=== Written task ===
Count the lines in the records below that contain the string "True", with case treated as significant. Reply with the number only.

=== Exercise data ===

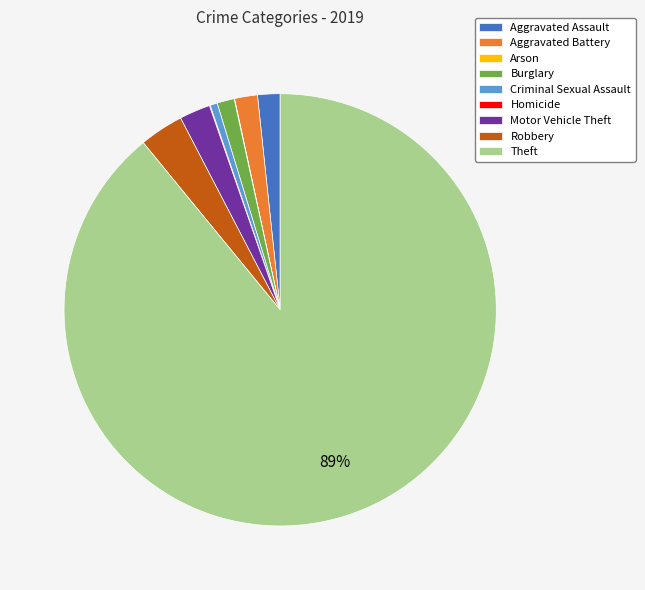

What percentage is the Motor Vehicle Theft slice, to the nearest percent?

2%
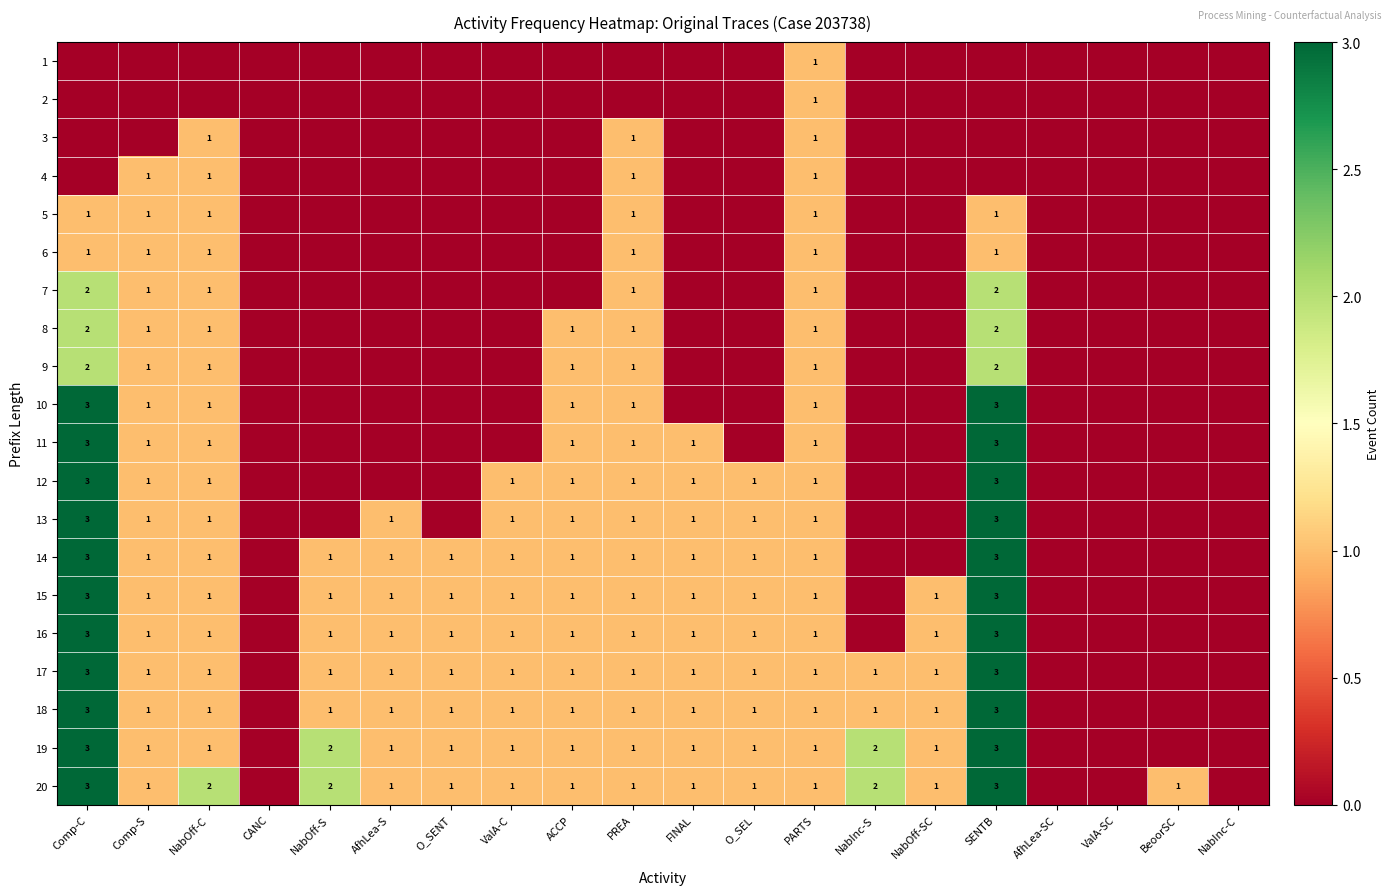

The value of 12 at PREA is 1. True or false?

True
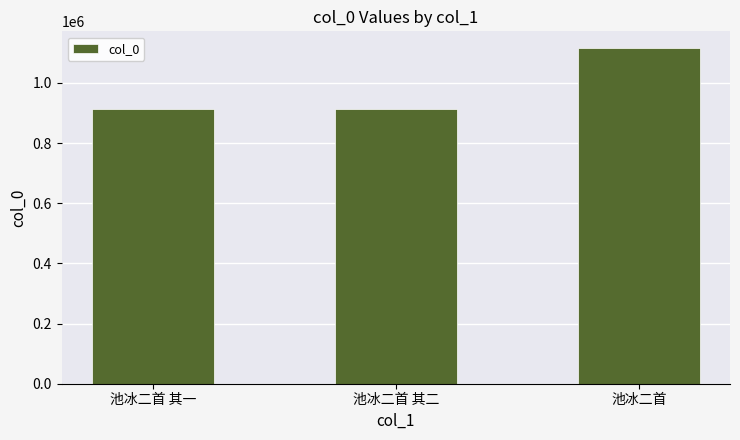

At which category does the chart reach its peak across all series?

池冰二首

=== Result of this task ===
2